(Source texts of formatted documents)
+-------+
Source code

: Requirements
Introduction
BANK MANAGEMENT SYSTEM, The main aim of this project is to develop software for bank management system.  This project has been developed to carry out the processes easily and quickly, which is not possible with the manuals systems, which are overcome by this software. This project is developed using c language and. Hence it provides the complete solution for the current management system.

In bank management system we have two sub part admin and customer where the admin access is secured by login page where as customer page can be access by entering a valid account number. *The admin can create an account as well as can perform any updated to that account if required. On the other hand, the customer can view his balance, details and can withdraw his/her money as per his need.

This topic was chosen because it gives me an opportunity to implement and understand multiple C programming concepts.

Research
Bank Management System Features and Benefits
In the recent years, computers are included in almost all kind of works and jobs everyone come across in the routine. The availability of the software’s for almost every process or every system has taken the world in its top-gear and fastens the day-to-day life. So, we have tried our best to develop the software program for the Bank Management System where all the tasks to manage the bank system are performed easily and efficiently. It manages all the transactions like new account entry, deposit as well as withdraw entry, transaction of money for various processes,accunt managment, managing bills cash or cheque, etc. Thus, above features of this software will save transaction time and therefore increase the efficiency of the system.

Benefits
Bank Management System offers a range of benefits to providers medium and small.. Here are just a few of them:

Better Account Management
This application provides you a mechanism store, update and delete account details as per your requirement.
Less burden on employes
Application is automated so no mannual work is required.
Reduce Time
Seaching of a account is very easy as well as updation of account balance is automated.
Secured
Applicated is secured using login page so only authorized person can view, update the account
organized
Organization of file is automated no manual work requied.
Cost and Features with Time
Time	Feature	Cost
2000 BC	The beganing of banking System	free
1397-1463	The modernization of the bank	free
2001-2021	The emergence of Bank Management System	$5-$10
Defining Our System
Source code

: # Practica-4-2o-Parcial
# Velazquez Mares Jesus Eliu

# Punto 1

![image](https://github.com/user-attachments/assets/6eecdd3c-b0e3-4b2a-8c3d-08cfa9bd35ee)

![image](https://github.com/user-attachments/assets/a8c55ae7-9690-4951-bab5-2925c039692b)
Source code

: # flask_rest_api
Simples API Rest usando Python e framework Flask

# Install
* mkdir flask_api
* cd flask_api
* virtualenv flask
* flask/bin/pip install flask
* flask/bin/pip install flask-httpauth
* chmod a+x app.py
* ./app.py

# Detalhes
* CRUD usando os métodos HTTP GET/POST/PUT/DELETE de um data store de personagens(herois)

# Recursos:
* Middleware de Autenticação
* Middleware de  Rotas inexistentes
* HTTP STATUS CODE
+-------+
Your objective =
Here the answer is the exact run of lines above, from the line with "# Velazquez Mares Jesus Eliu" down to the last, and nothing else.

Exercise response =
# Velazquez Mares Jesus Eliu

# Punto 1

![image](https://github.com/user-attachments/assets/6eecdd3c-b0e3-4b2a-8c3d-08cfa9bd35ee)

![image](https://github.com/user-attachments/assets/a8c55ae7-9690-4951-bab5-2925c039692b)
Source code

: # flask_rest_api
Simples API Rest usando Python e framework Flask

# Install
* mkdir flask_api
* cd flask_api
* virtualenv flask
* flask/bin/pip install flask
* flask/bin/pip install flask-httpauth
* chmod a+x app.py
* ./app.py

# Detalhes
* CRUD usando os métodos HTTP GET/POST/PUT/DELETE de um data store de personagens(herois)

# Recursos:
* Middleware de Autenticação
* Middleware de  Rotas inexistentes
* HTTP STATUS CODE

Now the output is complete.